### TASK REQUIREMENTS
All of the data below should be repeated exactly. Pictures should not be included.

[Dataset items]
|---|
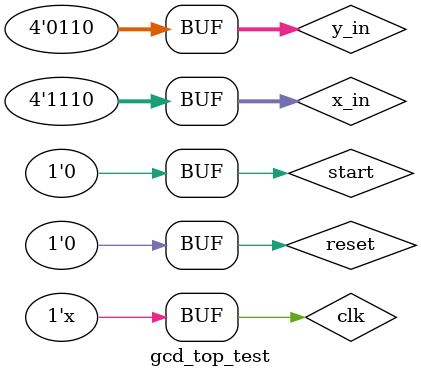
<source format=v>
`timescale 1ns / 1ps


module gcd_top_test;

	// Inputs
	reg [0:0] start;
	reg [3:0] x_in;
	reg [3:0] y_in;
	reg [0:0] reset;
	reg [0:0] clk;

	// Outputs
	wire [3:0] gcd_out;
	wire [0:0] gcd_done;

	// Instantiate the Unit Under Test (UUT)
	GCD_TOP uut (
		.start(start), 
		.x_in(x_in), 
		.y_in(y_in), 
		.reset(reset), 
		.gcd_out(gcd_out), 
		.gcd_done(gcd_done), 
		.clk(clk)
	);

	always begin
		clk = ~clk;
		#5;
	end

	initial begin
		// Initialize Inputs
		start = 0;
		x_in = 0;
		y_in = 0;
		reset = 1;
		clk = 0;

		// Wait 100 ns for global reset to finish
		#100;
		
		reset = 0;
		
		x_in = 14;
		y_in = 6;
		#10;
		start = 1;
		#10;
		start = 0;
		#60;
		
		
		
        
		// Add stimulus here

	end
      
endmodule


</source>
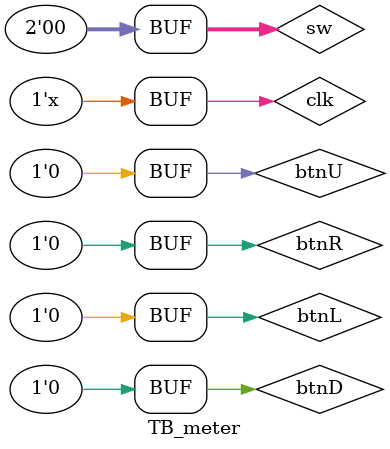
<source format=v>
`timescale 1ns / 1ps

module TB_meter();

reg clk = 0;
reg btnU, btnL, btnR, btnD;
reg [1:0] sw;
wire [6:0] seg;
wire [3:0] anode;

Meter m(
    clk,
    btnU, btnL, btnR, btnD,
    sw,
    seg, anode
);

always #(5*100000) clk = ~clk;

initial begin

    btnU = 0;   //  10
    btnL = 0;   //  180
    btnR = 0;   //  200
    btnD = 0;   //  550
    sw[0] = 0;  //  set to 10
    sw[1] = 0;  //  set to 205
    #10000000;
    btnU = 1;
    #10000000;
    btnU = 0;
    #2000000000
    #2000000000
    #2000000000
    #2000000000
    #2000000000
    #2000000000
    
    btnL = 1;
    #10000000;
    btnL = 0;
    #2000000000
    #2000000000
    sw[0] = 1;
    #10000000;
    sw[0] = 0;

end

endmodule

</source>
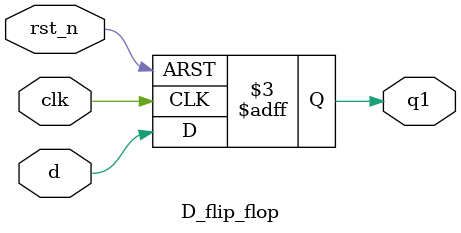
<source format=v>
module D_flip_flop(input d,clk,rst_n,output reg q1);

always@(posedge  clk or negedge rst_n)begin
	if(!rst_n)
		q1<=0;
	else
		q1<=d;
end
endmodule



</source>
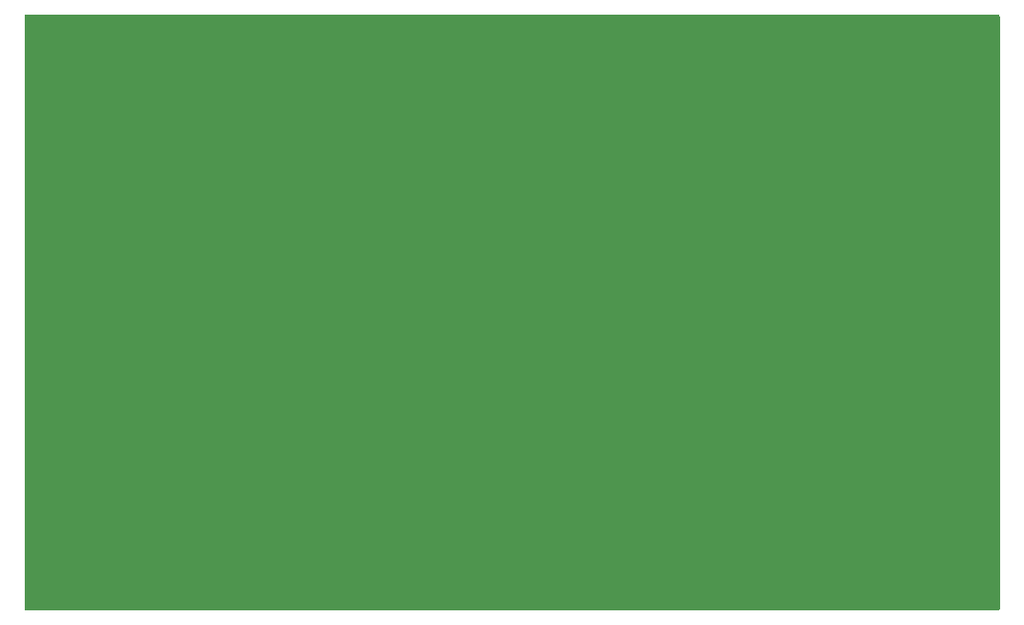
<source format=gbr>
%TF.GenerationSoftware,KiCad,Pcbnew,9.0.4*%
%TF.CreationDate,2025-09-19T12:27:40-04:00*%
%TF.ProjectId,viagrid_template,76696167-7269-4645-9f74-656d706c6174,rev?*%
%TF.SameCoordinates,Original*%
%TF.FileFunction,Copper,L1,Top*%
%TF.FilePolarity,Positive*%
%FSLAX46Y46*%
G04 Gerber Fmt 4.6, Leading zero omitted, Abs format (unit mm)*
G04 Created by KiCad (PCBNEW 9.0.4) date 2025-09-19 12:27:40*
%MOMM*%
%LPD*%
G01*
G04 APERTURE LIST*
G04 APERTURE END LIST*
%TA.AperFunction,Conductor*%
%TO.N,GND*%
G36*
X89942539Y54979815D02*
G01*
X89988294Y54927011D01*
X89999500Y54875500D01*
X89999500Y124500D01*
X89979815Y57461D01*
X89927011Y11706D01*
X89875500Y500D01*
X124500Y500D01*
X57461Y20185D01*
X11706Y72989D01*
X500Y124500D01*
X500Y54875500D01*
X20185Y54942539D01*
X72989Y54988294D01*
X124500Y54999500D01*
X89875500Y54999500D01*
X89942539Y54979815D01*
G37*
%TD.AperFunction*%
%TD*%
M02*

</source>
|---|
### EXPECTED ANSWER
<source format=v>
`timescale 1ns / 1ps


module gcd_top_test;

	// Inputs
	reg [0:0] start;
	reg [3:0] x_in;
	reg [3:0] y_in;
	reg [0:0] reset;
	reg [0:0] clk;

	// Outputs
	wire [3:0] gcd_out;
	wire [0:0] gcd_done;

	// Instantiate the Unit Under Test (UUT)
	GCD_TOP uut (
		.start(start), 
		.x_in(x_in), 
		.y_in(y_in), 
		.reset(reset), 
		.gcd_out(gcd_out), 
		.gcd_done(gcd_done), 
		.clk(clk)
	);

	always begin
		clk = ~clk;
		#5;
	end

	initial begin
		// Initialize Inputs
		start = 0;
		x_in = 0;
		y_in = 0;
		reset = 1;
		clk = 0;

		// Wait 100 ns for global reset to finish
		#100;
		
		reset = 0;
		
		x_in = 14;
		y_in = 6;
		#10;
		start = 1;
		#10;
		start = 0;
		#60;
		
		
		
        
		// Add stimulus here

	end
      
endmodule


</source>
<source format=v>
`timescale 1ns / 1ps

module TB_meter();

reg clk = 0;
reg btnU, btnL, btnR, btnD;
reg [1:0] sw;
wire [6:0] seg;
wire [3:0] anode;

Meter m(
    clk,
    btnU, btnL, btnR, btnD,
    sw,
    seg, anode
);

always #(5*100000) clk = ~clk;

initial begin

    btnU = 0;   //  10
    btnL = 0;   //  180
    btnR = 0;   //  200
    btnD = 0;   //  550
    sw[0] = 0;  //  set to 10
    sw[1] = 0;  //  set to 205
    #10000000;
    btnU = 1;
    #10000000;
    btnU = 0;
    #2000000000
    #2000000000
    #2000000000
    #2000000000
    #2000000000
    #2000000000
    
    btnL = 1;
    #10000000;
    btnL = 0;
    #2000000000
    #2000000000
    sw[0] = 1;
    #10000000;
    sw[0] = 0;

end

endmodule

</source>
<source format=v>
module D_flip_flop(input d,clk,rst_n,output reg q1);

always@(posedge  clk or negedge rst_n)begin
	if(!rst_n)
		q1<=0;
	else
		q1<=d;
end
endmodule



</source>
<source format=gbr>
%TF.GenerationSoftware,KiCad,Pcbnew,9.0.4*%
%TF.CreationDate,2025-09-19T12:27:40-04:00*%
%TF.ProjectId,viagrid_template,76696167-7269-4645-9f74-656d706c6174,rev?*%
%TF.SameCoordinates,Original*%
%TF.FileFunction,Copper,L1,Top*%
%TF.FilePolarity,Positive*%
%FSLAX46Y46*%
G04 Gerber Fmt 4.6, Leading zero omitted, Abs format (unit mm)*
G04 Created by KiCad (PCBNEW 9.0.4) date 2025-09-19 12:27:40*
%MOMM*%
%LPD*%
G01*
G04 APERTURE LIST*
G04 APERTURE END LIST*
%TA.AperFunction,Conductor*%
%TO.N,GND*%
G36*
X89942539Y54979815D02*
G01*
X89988294Y54927011D01*
X89999500Y54875500D01*
X89999500Y124500D01*
X89979815Y57461D01*
X89927011Y11706D01*
X89875500Y500D01*
X124500Y500D01*
X57461Y20185D01*
X11706Y72989D01*
X500Y124500D01*
X500Y54875500D01*
X20185Y54942539D01*
X72989Y54988294D01*
X124500Y54999500D01*
X89875500Y54999500D01*
X89942539Y54979815D01*
G37*
%TD.AperFunction*%
%TD*%
M02*

</source>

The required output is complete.